Activity: What you return must match the records below character for character, except that no picture appears.

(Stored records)

..........

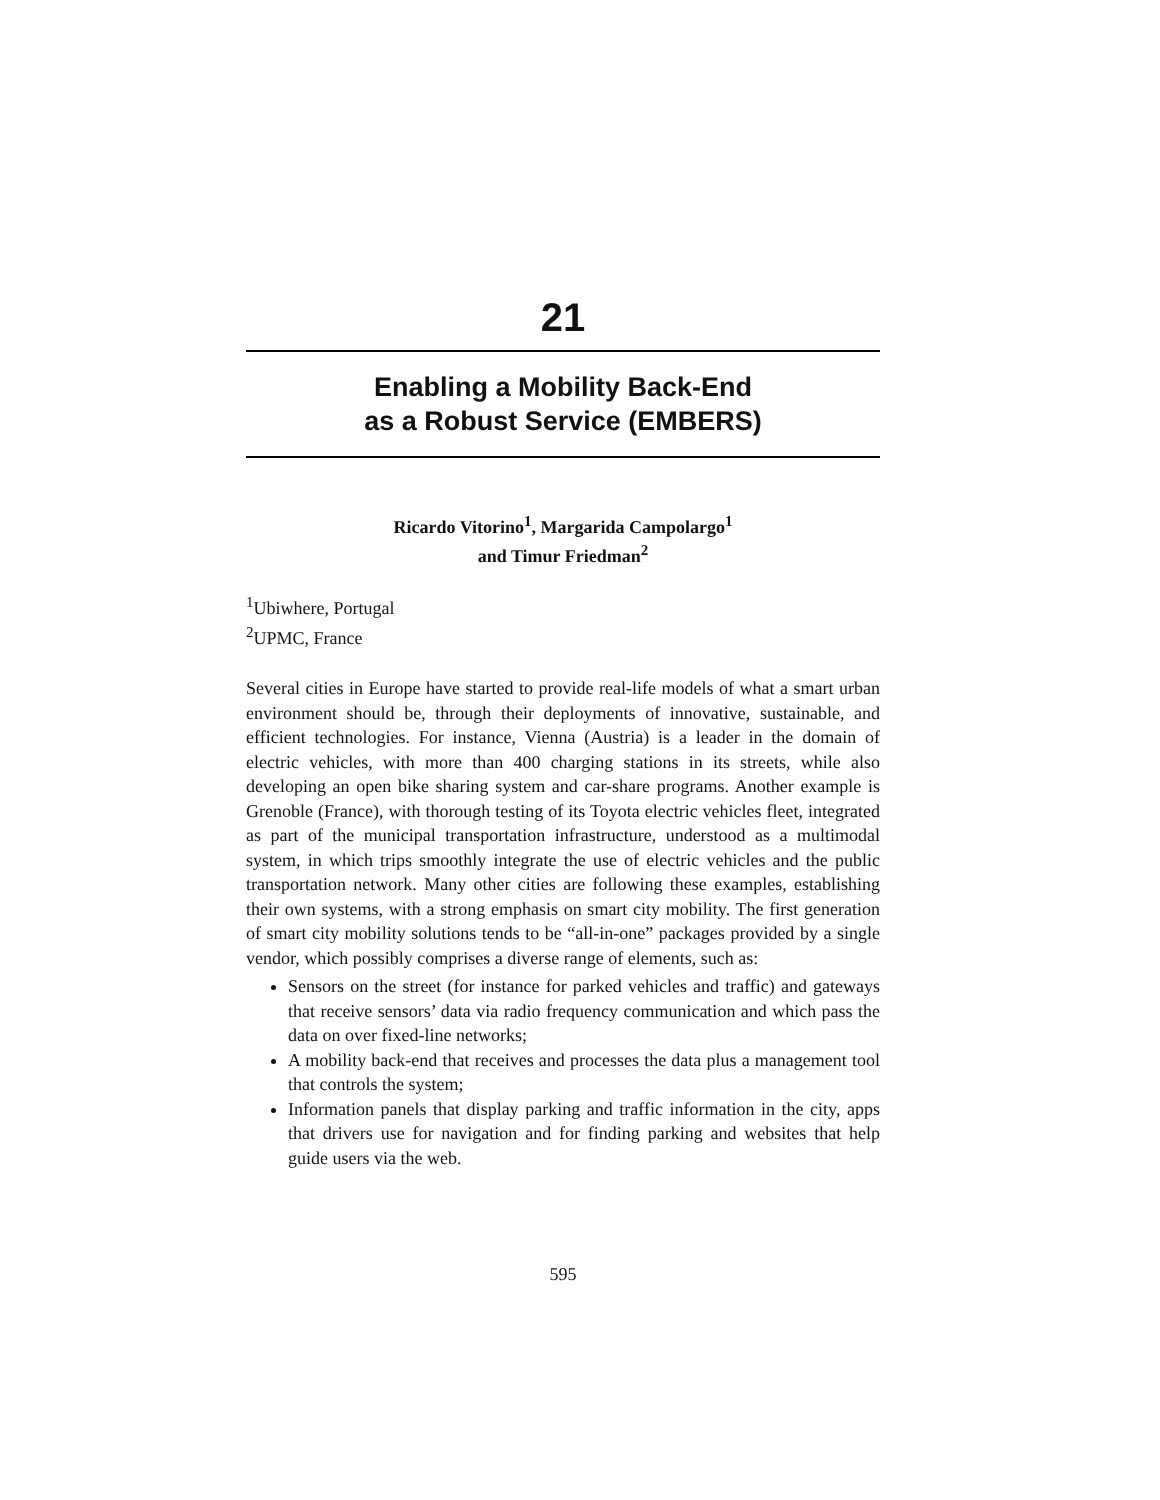21
Enabling a Mobility Back-End
as a Robust Service (EMBERS)
Ricardo Vitorino<sup>1</sup>, Margarida Campolargo<sup>1</sup>
and Timur Friedman<sup>2</sup>
<sup>1</sup> Ubiwhere, Portugal
<sup>2</sup> UPMC, France
Several cities in Europe have started to provide real-life models of what a smart urban environment should be, through their deployments of innovative, sustainable, and efficient technologies. For instance, Vienna (Austria) is a leader in the domain of electric vehicles, with more than 400 charging stations in its streets, while also developing an open bike sharing system and car-share programs. Another example is Grenoble (France), with thorough testing of its Toyota electric vehicles fleet, integrated as part of the municipal transportation infrastructure, understood as a multimodal system, in which trips smoothly integrate the use of electric vehicles and the public transportation network. Many other cities are following these examples, establishing their own systems, with a strong emphasis on smart city mobility. The first generation of smart city mobility solutions tends to be “all-in-one” packages provided by a single vendor, which possibly comprises a diverse range of elements, such as:
Sensors on the street (for instance for parked vehicles and traffic) and gateways that receive sensors’ data via radio frequency communication and which pass the data on over fixed-line networks;
A mobility back-end that receives and processes the data plus a management tool that controls the system;
Information panels that display parking and traffic information in the city, apps that drivers use for navigation and for finding parking and websites that help guide users via the web.
595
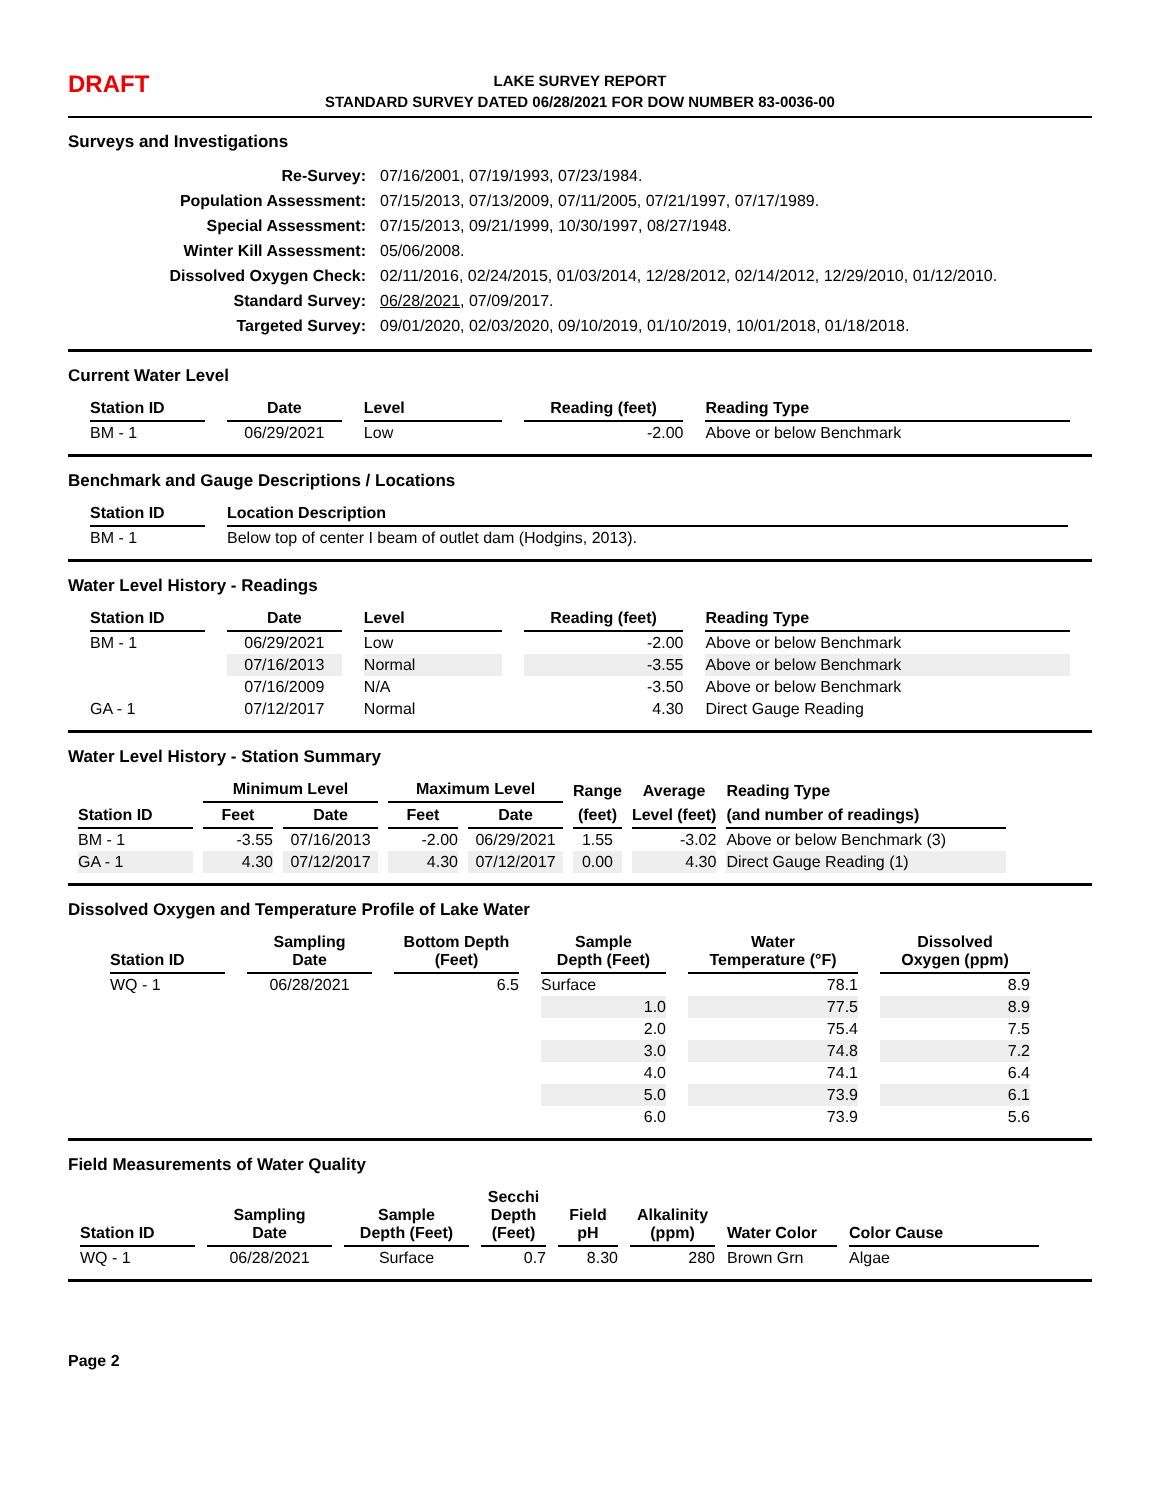DRAFT
LAKE SURVEY REPORT
STANDARD SURVEY DATED 06/28/2021 FOR DOW NUMBER 83-0036-00
Surveys and Investigations
| Re-Survey: | 07/16/2001, 07/19/1993, 07/23/1984. |
| Population Assessment: | 07/15/2013, 07/13/2009, 07/11/2005, 07/21/1997, 07/17/1989. |
| Special Assessment: | 07/15/2013, 09/21/1999, 10/30/1997, 08/27/1948. |
| Winter Kill Assessment: | 05/06/2008. |
| Dissolved Oxygen Check: | 02/11/2016, 02/24/2015, 01/03/2014, 12/28/2012, 02/14/2012, 12/29/2010, 01/12/2010. |
| Standard Survey: | 06/28/2021 , 07/09/2017. |
| Targeted Survey: | 09/01/2020, 02/03/2020, 09/10/2019, 01/10/2019, 10/01/2018, 01/18/2018. |
Current Water Level
| Station ID | Date | Level | Reading (feet) | Reading Type |
| --- | --- | --- | --- | --- |
| BM - 1 | 06/29/2021 | Low | -2.00 | Above or below Benchmark |
Benchmark and Gauge Descriptions / Locations
| Station ID | Location Description |
| --- | --- |
| BM - 1 | Below top of center I beam of outlet dam (Hodgins, 2013). |
Water Level History - Readings
| Station ID | Date | Level | Reading (feet) | Reading Type |
| --- | --- | --- | --- | --- |
| BM - 1 | 06/29/2021 | Low | -2.00 | Above or below Benchmark |
| | 07/16/2013 | Normal | -3.55 | Above or below Benchmark |
| | 07/16/2009 | N/A | -3.50 | Above or below Benchmark |
| GA - 1 | 07/12/2017 | Normal | 4.30 | Direct Gauge Reading |
Water Level History - Station Summary
| | Minimum Level | | Maximum Level | | Range | Average | Reading Type |
| --- | --- | --- | --- | --- | --- | --- | --- |
| Station ID | Feet | Date | Feet | Date | (feet) | Level (feet) | (and number of readings) |
| BM - 1 | -3.55 | 07/16/2013 | -2.00 | 06/29/2021 | 1.55 | -3.02 | Above or below Benchmark (3) |
| GA - 1 | 4.30 | 07/12/2017 | 4.30 | 07/12/2017 | 0.00 | 4.30 | Direct Gauge Reading (1) |
Dissolved Oxygen and Temperature Profile of Lake Water
| Station ID | Sampling Date | Bottom Depth (Feet) | Sample Depth (Feet) | Water Temperature (°F) | Dissolved Oxygen (ppm) |
| --- | --- | --- | --- | --- | --- |
| WQ - 1 | 06/28/2021 | 6.5 | Surface | 78.1 | 8.9 |
| | | | 1.0 | 77.5 | 8.9 |
| | | | 2.0 | 75.4 | 7.5 |
| | | | 3.0 | 74.8 | 7.2 |
| | | | 4.0 | 74.1 | 6.4 |
| | | | 5.0 | 73.9 | 6.1 |
| | | | 6.0 | 73.9 | 5.6 |
Field Measurements of Water Quality
| Station ID | Sampling Date | Sample Depth (Feet) | Secchi Depth (Feet) | Field pH | Alkalinity (ppm) | Water Color | Color Cause |
| --- | --- | --- | --- | --- | --- | --- | --- |
| WQ - 1 | 06/28/2021 | Surface | 0.7 | 8.30 | 280 | Brown Grn | Algae |
Page 2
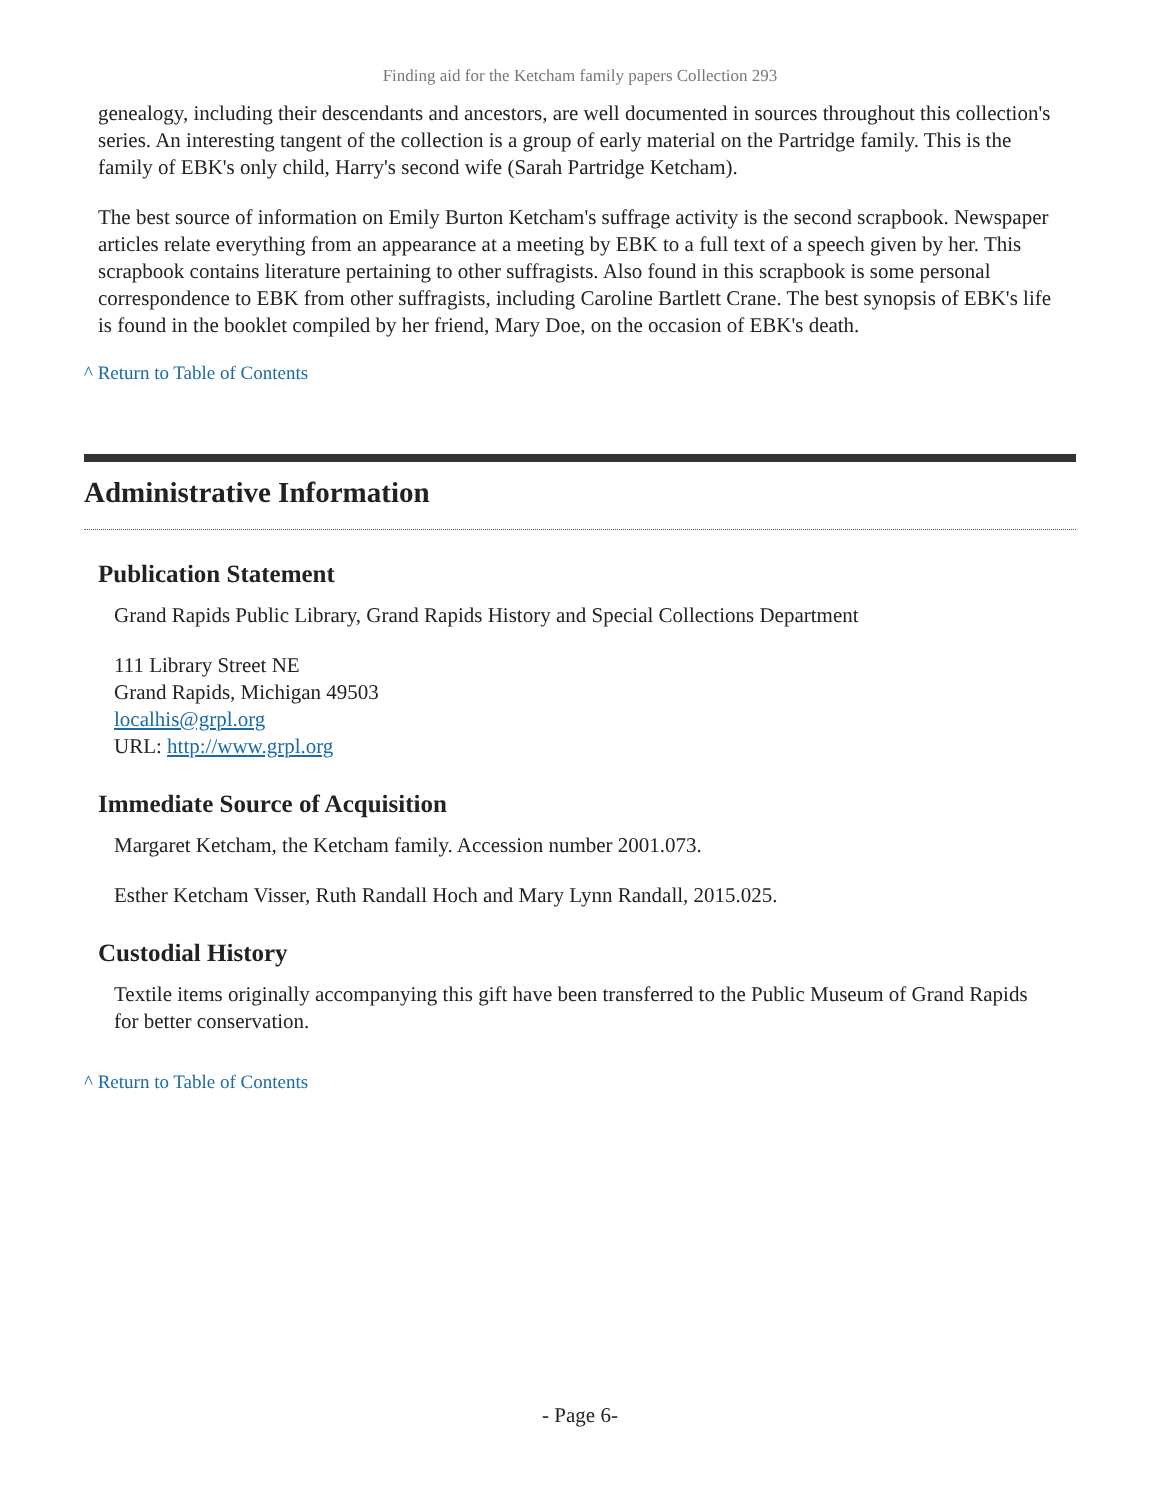Finding aid for the Ketcham family papers Collection 293
genealogy, including their descendants and ancestors, are well documented in sources throughout this collection's series. An interesting tangent of the collection is a group of early material on the Partridge family. This is the family of EBK's only child, Harry's second wife (Sarah Partridge Ketcham).
The best source of information on Emily Burton Ketcham's suffrage activity is the second scrapbook. Newspaper articles relate everything from an appearance at a meeting by EBK to a full text of a speech given by her. This scrapbook contains literature pertaining to other suffragists. Also found in this scrapbook is some personal correspondence to EBK from other suffragists, including Caroline Bartlett Crane. The best synopsis of EBK's life is found in the booklet compiled by her friend, Mary Doe, on the occasion of EBK's death.
^ Return to Table of Contents
Administrative Information
Publication Statement
Grand Rapids Public Library, Grand Rapids History and Special Collections Department
111 Library Street NE
Grand Rapids, Michigan 49503
localhis@grpl.org
URL: http://www.grpl.org
Immediate Source of Acquisition
Margaret Ketcham, the Ketcham family. Accession number 2001.073.
Esther Ketcham Visser, Ruth Randall Hoch and Mary Lynn Randall, 2015.025.
Custodial History
Textile items originally accompanying this gift have been transferred to the Public Museum of Grand Rapids for better conservation.
^ Return to Table of Contents
- Page 6-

..........

Result below:
21
Enabling a Mobility Back-End
as a Robust Service (EMBERS)
Ricardo Vitorino<sup>1</sup>, Margarida Campolargo<sup>1</sup>
and Timur Friedman<sup>2</sup>
<sup>1</sup> Ubiwhere, Portugal
<sup>2</sup> UPMC, France
Several cities in Europe have started to provide real-life models of what a smart urban environment should be, through their deployments of innovative, sustainable, and efficient technologies. For instance, Vienna (Austria) is a leader in the domain of electric vehicles, with more than 400 charging stations in its streets, while also developing an open bike sharing system and car-share programs. Another example is Grenoble (France), with thorough testing of its Toyota electric vehicles fleet, integrated as part of the municipal transportation infrastructure, understood as a multimodal system, in which trips smoothly integrate the use of electric vehicles and the public transportation network. Many other cities are following these examples, establishing their own systems, with a strong emphasis on smart city mobility. The first generation of smart city mobility solutions tends to be “all-in-one” packages provided by a single vendor, which possibly comprises a diverse range of elements, such as:
Sensors on the street (for instance for parked vehicles and traffic) and gateways that receive sensors’ data via radio frequency communication and which pass the data on over fixed-line networks;
A mobility back-end that receives and processes the data plus a management tool that controls the system;
Information panels that display parking and traffic information in the city, apps that drivers use for navigation and for finding parking and websites that help guide users via the web.
595
DRAFT
LAKE SURVEY REPORT
STANDARD SURVEY DATED 06/28/2021 FOR DOW NUMBER 83-0036-00
Surveys and Investigations
| Re-Survey: | 07/16/2001, 07/19/1993, 07/23/1984. |
| Population Assessment: | 07/15/2013, 07/13/2009, 07/11/2005, 07/21/1997, 07/17/1989. |
| Special Assessment: | 07/15/2013, 09/21/1999, 10/30/1997, 08/27/1948. |
| Winter Kill Assessment: | 05/06/2008. |
| Dissolved Oxygen Check: | 02/11/2016, 02/24/2015, 01/03/2014, 12/28/2012, 02/14/2012, 12/29/2010, 01/12/2010. |
| Standard Survey: | 06/28/2021 , 07/09/2017. |
| Targeted Survey: | 09/01/2020, 02/03/2020, 09/10/2019, 01/10/2019, 10/01/2018, 01/18/2018. |
Current Water Level
| Station ID | Date | Level | Reading (feet) | Reading Type |
| --- | --- | --- | --- | --- |
| BM - 1 | 06/29/2021 | Low | -2.00 | Above or below Benchmark |
Benchmark and Gauge Descriptions / Locations
| Station ID | Location Description |
| --- | --- |
| BM - 1 | Below top of center I beam of outlet dam (Hodgins, 2013). |
Water Level History - Readings
| Station ID | Date | Level | Reading (feet) | Reading Type |
| --- | --- | --- | --- | --- |
| BM - 1 | 06/29/2021 | Low | -2.00 | Above or below Benchmark |
| | 07/16/2013 | Normal | -3.55 | Above or below Benchmark |
| | 07/16/2009 | N/A | -3.50 | Above or below Benchmark |
| GA - 1 | 07/12/2017 | Normal | 4.30 | Direct Gauge Reading |
Water Level History - Station Summary
| | Minimum Level | | Maximum Level | | Range | Average | Reading Type |
| --- | --- | --- | --- | --- | --- | --- | --- |
| Station ID | Feet | Date | Feet | Date | (feet) | Level (feet) | (and number of readings) |
| BM - 1 | -3.55 | 07/16/2013 | -2.00 | 06/29/2021 | 1.55 | -3.02 | Above or below Benchmark (3) |
| GA - 1 | 4.30 | 07/12/2017 | 4.30 | 07/12/2017 | 0.00 | 4.30 | Direct Gauge Reading (1) |
Dissolved Oxygen and Temperature Profile of Lake Water
| Station ID | Sampling Date | Bottom Depth (Feet) | Sample Depth (Feet) | Water Temperature (°F) | Dissolved Oxygen (ppm) |
| --- | --- | --- | --- | --- | --- |
| WQ - 1 | 06/28/2021 | 6.5 | Surface | 78.1 | 8.9 |
| | | | 1.0 | 77.5 | 8.9 |
| | | | 2.0 | 75.4 | 7.5 |
| | | | 3.0 | 74.8 | 7.2 |
| | | | 4.0 | 74.1 | 6.4 |
| | | | 5.0 | 73.9 | 6.1 |
| | | | 6.0 | 73.9 | 5.6 |
Field Measurements of Water Quality
| Station ID | Sampling Date | Sample Depth (Feet) | Secchi Depth (Feet) | Field pH | Alkalinity (ppm) | Water Color | Color Cause |
| --- | --- | --- | --- | --- | --- | --- | --- |
| WQ - 1 | 06/28/2021 | Surface | 0.7 | 8.30 | 280 | Brown Grn | Algae |
Page 2
Finding aid for the Ketcham family papers Collection 293
genealogy, including their descendants and ancestors, are well documented in sources throughout this collection's series. An interesting tangent of the collection is a group of early material on the Partridge family. This is the family of EBK's only child, Harry's second wife (Sarah Partridge Ketcham).
The best source of information on Emily Burton Ketcham's suffrage activity is the second scrapbook. Newspaper articles relate everything from an appearance at a meeting by EBK to a full text of a speech given by her. This scrapbook contains literature pertaining to other suffragists. Also found in this scrapbook is some personal correspondence to EBK from other suffragists, including Caroline Bartlett Crane. The best synopsis of EBK's life is found in the booklet compiled by her friend, Mary Doe, on the occasion of EBK's death.
^ Return to Table of Contents
Administrative Information
Publication Statement
Grand Rapids Public Library, Grand Rapids History and Special Collections Department
111 Library Street NE
Grand Rapids, Michigan 49503
localhis@grpl.org
URL: http://www.grpl.org
Immediate Source of Acquisition
Margaret Ketcham, the Ketcham family. Accession number 2001.073.
Esther Ketcham Visser, Ruth Randall Hoch and Mary Lynn Randall, 2015.025.
Custodial History
Textile items originally accompanying this gift have been transferred to the Public Museum of Grand Rapids for better conservation.
^ Return to Table of Contents
- Page 6-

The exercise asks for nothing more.